In particular, TIRF is “...a method uniquely suited to image the plasma membrane with its associated organelles and macromolecules in living cells. The method shows even the smallest vesicles made by cells, and can image the dynamics of single protein molecules.” [Steyer JA, Almers W., Ref. 5]. The TIRF effect can be achieved in different optical schemes, including prism-, objective-, and lightguide-based geometries. Each of the geometries has its own set of advantages and limitations. The prism-based scheme provides the best signal-to-background ratio , but is difficult to use with open perfusion chamber on inverted microscopes. The objective-based scheme collects the maximal amount of emitted fluorescence, but TIRF effect is compromised due to large intensity of stray light, which excites fluorophores located in the bulk of specimen, outside of the evanescent wave. Only in objective-TIRF the excitation light travels through the emission channel and generates large intensity of stray light. It has been documented in the literature that only in objective-TIRF geometry stray light deteriorates the TIRF effect by illuminating the bulk of specimen [1-3]. Lightguide-based geometry (lgTIRF) offers superior signal-to-background ratio and is exceptionally well-suited for multicolor TIRF, including FRET for single molecule detection, cell membrane, real-time microarray, and other studies. lgTIRF can be used with dry, water-, and oil-immersion objectives. It provides a reproducible intensity of the evanescent wave in one experiment and between experiments. lgTIRF can be used with UV excitation, a feature which is not available in objective-based TIRF.
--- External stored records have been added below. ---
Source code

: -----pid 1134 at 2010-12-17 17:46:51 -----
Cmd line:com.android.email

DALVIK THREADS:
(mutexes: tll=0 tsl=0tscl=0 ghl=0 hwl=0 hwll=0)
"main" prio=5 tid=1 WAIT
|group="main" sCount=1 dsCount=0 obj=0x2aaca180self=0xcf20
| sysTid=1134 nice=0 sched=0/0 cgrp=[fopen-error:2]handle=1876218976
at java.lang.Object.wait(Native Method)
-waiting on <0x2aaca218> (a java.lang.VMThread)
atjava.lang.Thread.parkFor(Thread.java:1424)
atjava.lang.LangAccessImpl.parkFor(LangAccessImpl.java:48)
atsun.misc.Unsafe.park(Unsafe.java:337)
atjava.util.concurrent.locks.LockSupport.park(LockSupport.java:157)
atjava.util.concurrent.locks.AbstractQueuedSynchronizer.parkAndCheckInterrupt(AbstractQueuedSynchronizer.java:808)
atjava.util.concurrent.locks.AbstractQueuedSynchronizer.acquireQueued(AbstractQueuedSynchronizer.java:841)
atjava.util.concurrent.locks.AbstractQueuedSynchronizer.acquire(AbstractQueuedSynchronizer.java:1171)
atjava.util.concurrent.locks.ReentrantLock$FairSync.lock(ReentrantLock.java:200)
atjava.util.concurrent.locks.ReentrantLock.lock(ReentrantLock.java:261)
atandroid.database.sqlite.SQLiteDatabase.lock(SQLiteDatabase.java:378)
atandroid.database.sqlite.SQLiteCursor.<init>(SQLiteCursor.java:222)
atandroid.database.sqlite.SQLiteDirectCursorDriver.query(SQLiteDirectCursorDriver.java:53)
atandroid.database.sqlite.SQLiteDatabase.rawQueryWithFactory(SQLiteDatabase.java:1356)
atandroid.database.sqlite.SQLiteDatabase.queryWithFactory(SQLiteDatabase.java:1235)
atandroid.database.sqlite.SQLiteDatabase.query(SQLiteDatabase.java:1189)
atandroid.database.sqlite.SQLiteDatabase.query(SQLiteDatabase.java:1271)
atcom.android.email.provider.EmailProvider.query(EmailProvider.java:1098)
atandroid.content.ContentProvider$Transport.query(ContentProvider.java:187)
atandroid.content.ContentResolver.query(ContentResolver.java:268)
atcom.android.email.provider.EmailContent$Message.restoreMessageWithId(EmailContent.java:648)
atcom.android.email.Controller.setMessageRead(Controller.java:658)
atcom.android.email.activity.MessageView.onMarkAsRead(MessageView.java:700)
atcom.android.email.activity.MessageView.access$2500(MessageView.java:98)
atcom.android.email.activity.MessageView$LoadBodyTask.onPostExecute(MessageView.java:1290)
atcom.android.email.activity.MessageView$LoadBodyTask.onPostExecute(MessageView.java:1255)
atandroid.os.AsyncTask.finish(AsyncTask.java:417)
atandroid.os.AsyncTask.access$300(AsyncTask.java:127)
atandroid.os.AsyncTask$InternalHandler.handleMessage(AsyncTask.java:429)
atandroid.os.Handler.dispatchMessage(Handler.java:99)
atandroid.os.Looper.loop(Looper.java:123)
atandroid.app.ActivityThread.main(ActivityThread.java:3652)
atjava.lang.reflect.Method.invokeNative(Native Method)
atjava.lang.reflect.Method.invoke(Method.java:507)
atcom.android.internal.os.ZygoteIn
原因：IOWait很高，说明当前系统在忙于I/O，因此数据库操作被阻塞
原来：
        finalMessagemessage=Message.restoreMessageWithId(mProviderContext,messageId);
Fig. 1 above illustrates the principles, and Fig. 2 shows a photo of the lgTIRF system. The system is mounted onto a 110x160mm K-frame, which is a standard for motorized XY translation stages. In Fig. 2, K-frame is shown nested into a larger platform suitable for manual XY stages. The base model of lgTIRF system is equipped with four TIRF excitation light launchers: two side-end launchers SEL-1 and SEL-7, a mobile launcher for coupling light from the top surface, and a stationary bottom-entrance launcher. The launchers are schematically shown in Figs. 3-6.Two versions of the side-end launchers SEL-1 and SEL-7 differ by the width of the TIRF area generated at the surface. SEL-1 produces a narrow band - up to 1-mm wide. SEL-1 is recommended for single molecule detection and other applications that require high intensity of the evanescent wave. SEL-7 launcher generates a wider band of the evanescent wave up to 20-mm wide, which is well-suited for real-time microarray applications that require measuring of the response of the entire microarray printed at ~20x20 mm area (Fig. 4a).
Fig. 5 shows the principle of coupling light using a top-surface mobile fiber optics launcher. The latter can be used for coupling TIRF excitation from any site available at the top surface of the coverslip. Fig. 6 illustrates coupling from the bottom surface. This geometry is engineered for TIRFing Petri dishes equipped with optical bottoms. In this case, the light enters from the bottom of a Petri dish and undergoes multiple reflections as shown in Fig. 6. The fiber, which is embedded into the K-frame, and the coverslip are brought in optical contact by a droplet of immersion oil, so that the Pertri dish can “float” along the XY axes.